**Task requirements**
Decide whether each statement agrees with the text about Bwog's class notes, answering yes or no and quoting the deciding words of the text: (a) The note about a Vampire Weekend reference comes with an alternative version. (b) One note tells readers to avoid office hours. (c) A note marked to be looked up later was looked up afterward.

**Excerpted text**
The bizarre, the profane, and the actually useful: here’s what Bwog has in our notes for Fall 2020.

“There is a whole Marxist hypothesis in Harry Potter”
“I want you to be Obsessed with language”
“Sick Vampire Weekend reference” (alternatively, “Sick My Chemical Romance reference”)
“‘Finance bro’ is gender-inclusive”

This is actually my ideal hairstyle

“I’ve spoken an untruth, and no one cares or noticed, in this land, I can be someone new”
“Catholic Mass → cool”
“Go to Office Hours PLEASE”
“No drop sets (mountain scapes are for CHUMPS)”

That’s okay, you can still be president

“??? Sunflower seeds”
“Local Dipshit Forced To Sit Inside Due To Constant Tomfoolery”
“Aristotle fuck off!”
“Look this up later” (was not looked up later)
“Cons of college: Mark Zuckerberg”

Fuck Aristotle, but Galileo can hang

“Saturn is Weird!”
“Need therapy? write a memoir instead!”

**Source data**
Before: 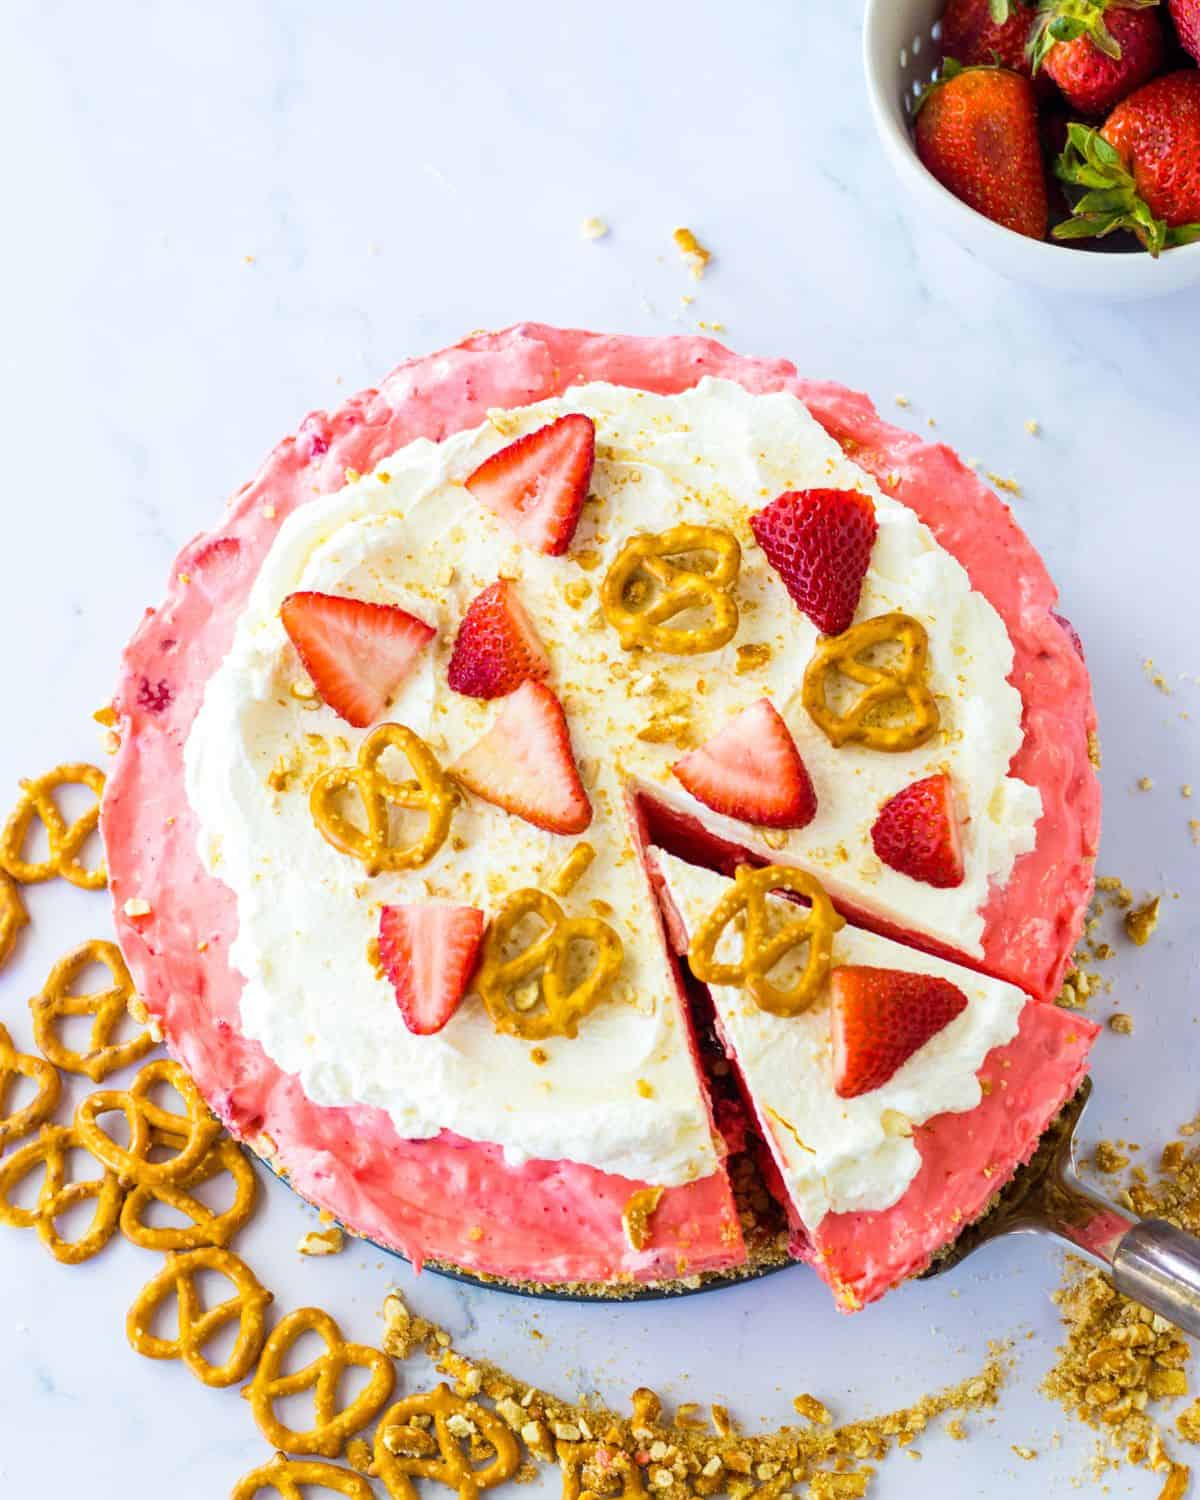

**Response below**
(a) Yes: "(alternatively, “Sick My Chemical Romance reference”)"
(b) No: "“Go to Office Hours PLEASE”"
(c) No: "“Look this up later” (was not looked up later)"